**Task to carry out:** In the items from the line with "遠慮なく問い合わせくださいませ。" to the line with "zares izvrstno. Mario", switch "Nome" to "Cognome" and give those lines back with nothing else changed.

**Input material:**

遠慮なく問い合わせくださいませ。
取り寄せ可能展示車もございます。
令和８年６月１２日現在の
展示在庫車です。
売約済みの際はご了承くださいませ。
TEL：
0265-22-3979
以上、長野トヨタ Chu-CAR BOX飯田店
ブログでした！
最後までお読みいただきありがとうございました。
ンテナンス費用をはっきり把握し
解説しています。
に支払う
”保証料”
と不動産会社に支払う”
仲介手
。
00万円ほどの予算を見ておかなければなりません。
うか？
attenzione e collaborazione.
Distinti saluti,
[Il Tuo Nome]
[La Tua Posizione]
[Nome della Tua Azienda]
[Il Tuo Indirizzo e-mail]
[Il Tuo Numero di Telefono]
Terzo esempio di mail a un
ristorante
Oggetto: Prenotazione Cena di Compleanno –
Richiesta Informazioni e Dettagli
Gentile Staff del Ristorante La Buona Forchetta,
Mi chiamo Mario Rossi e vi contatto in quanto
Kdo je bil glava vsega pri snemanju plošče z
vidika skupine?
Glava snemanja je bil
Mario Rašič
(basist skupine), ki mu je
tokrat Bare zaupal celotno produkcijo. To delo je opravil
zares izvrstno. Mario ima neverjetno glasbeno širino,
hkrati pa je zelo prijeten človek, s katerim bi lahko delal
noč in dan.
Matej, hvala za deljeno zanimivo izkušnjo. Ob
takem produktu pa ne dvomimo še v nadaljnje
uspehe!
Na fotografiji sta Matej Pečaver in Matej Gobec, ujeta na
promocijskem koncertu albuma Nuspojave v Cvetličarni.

* * *

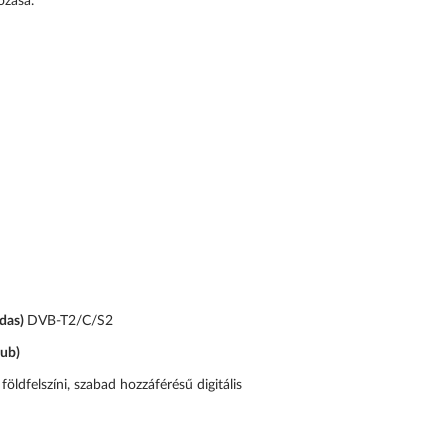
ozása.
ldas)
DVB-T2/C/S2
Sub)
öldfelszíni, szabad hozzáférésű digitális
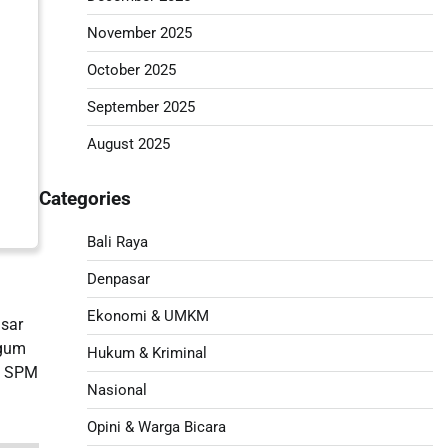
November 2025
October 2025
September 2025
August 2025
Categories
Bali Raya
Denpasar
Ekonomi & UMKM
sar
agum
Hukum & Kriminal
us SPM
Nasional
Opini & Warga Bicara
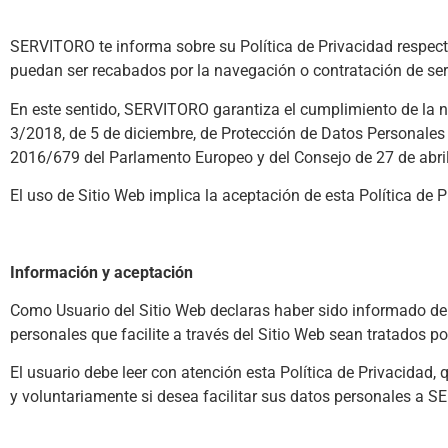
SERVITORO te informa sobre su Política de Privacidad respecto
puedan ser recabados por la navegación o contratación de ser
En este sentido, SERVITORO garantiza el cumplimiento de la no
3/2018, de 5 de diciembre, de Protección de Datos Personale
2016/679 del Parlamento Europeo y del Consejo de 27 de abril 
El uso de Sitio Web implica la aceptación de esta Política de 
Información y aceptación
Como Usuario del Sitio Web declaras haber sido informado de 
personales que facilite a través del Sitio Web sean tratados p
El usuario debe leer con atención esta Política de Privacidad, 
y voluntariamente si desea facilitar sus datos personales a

==

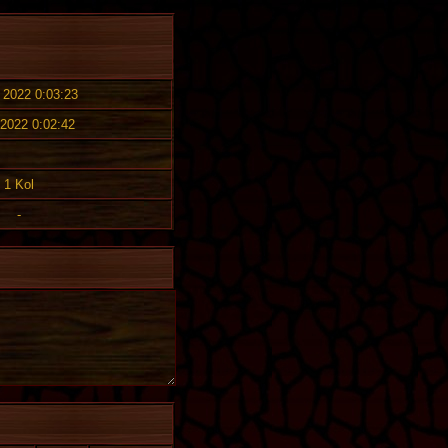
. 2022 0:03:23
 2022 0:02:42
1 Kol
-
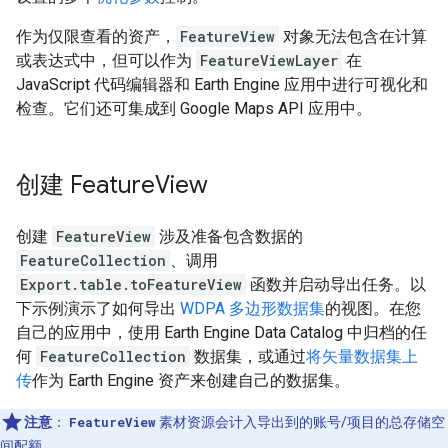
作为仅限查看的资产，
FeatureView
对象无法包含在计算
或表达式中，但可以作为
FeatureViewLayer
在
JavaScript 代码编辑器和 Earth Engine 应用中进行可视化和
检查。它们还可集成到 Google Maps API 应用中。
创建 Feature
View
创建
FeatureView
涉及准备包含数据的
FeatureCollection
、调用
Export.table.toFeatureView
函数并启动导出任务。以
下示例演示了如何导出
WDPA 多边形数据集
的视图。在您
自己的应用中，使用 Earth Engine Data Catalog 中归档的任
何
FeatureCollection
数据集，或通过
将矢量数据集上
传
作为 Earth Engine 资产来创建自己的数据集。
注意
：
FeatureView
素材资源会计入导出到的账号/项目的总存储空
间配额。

**Written solution:**
遠慮なく問い合わせくださいませ。
取り寄せ可能展示車もございます。
令和８年６月１２日現在の
展示在庫車です。
売約済みの際はご了承くださいませ。
TEL：
0265-22-3979
以上、長野トヨタ Chu-CAR BOX飯田店
ブログでした！
最後までお読みいただきありがとうございました。
ンテナンス費用をはっきり把握し
解説しています。
に支払う
”保証料”
と不動産会社に支払う”
仲介手
。
00万円ほどの予算を見ておかなければなりません。
うか？
attenzione e collaborazione.
Distinti saluti,
[Il Tuo Cognome]
[La Tua Posizione]
[Cognome della Tua Azienda]
[Il Tuo Indirizzo e-mail]
[Il Tuo Numero di Telefono]
Terzo esempio di mail a un
ristorante
Oggetto: Prenotazione Cena di Compleanno –
Richiesta Informazioni e Dettagli
Gentile Staff del Ristorante La Buona Forchetta,
Mi chiamo Mario Rossi e vi contatto in quanto
Kdo je bil glava vsega pri snemanju plošče z
vidika skupine?
Glava snemanja je bil
Mario Rašič
(basist skupine), ki mu je
tokrat Bare zaupal celotno produkcijo. To delo je opravil
zares izvrstno. Mario ima neverjetno glasbeno širino,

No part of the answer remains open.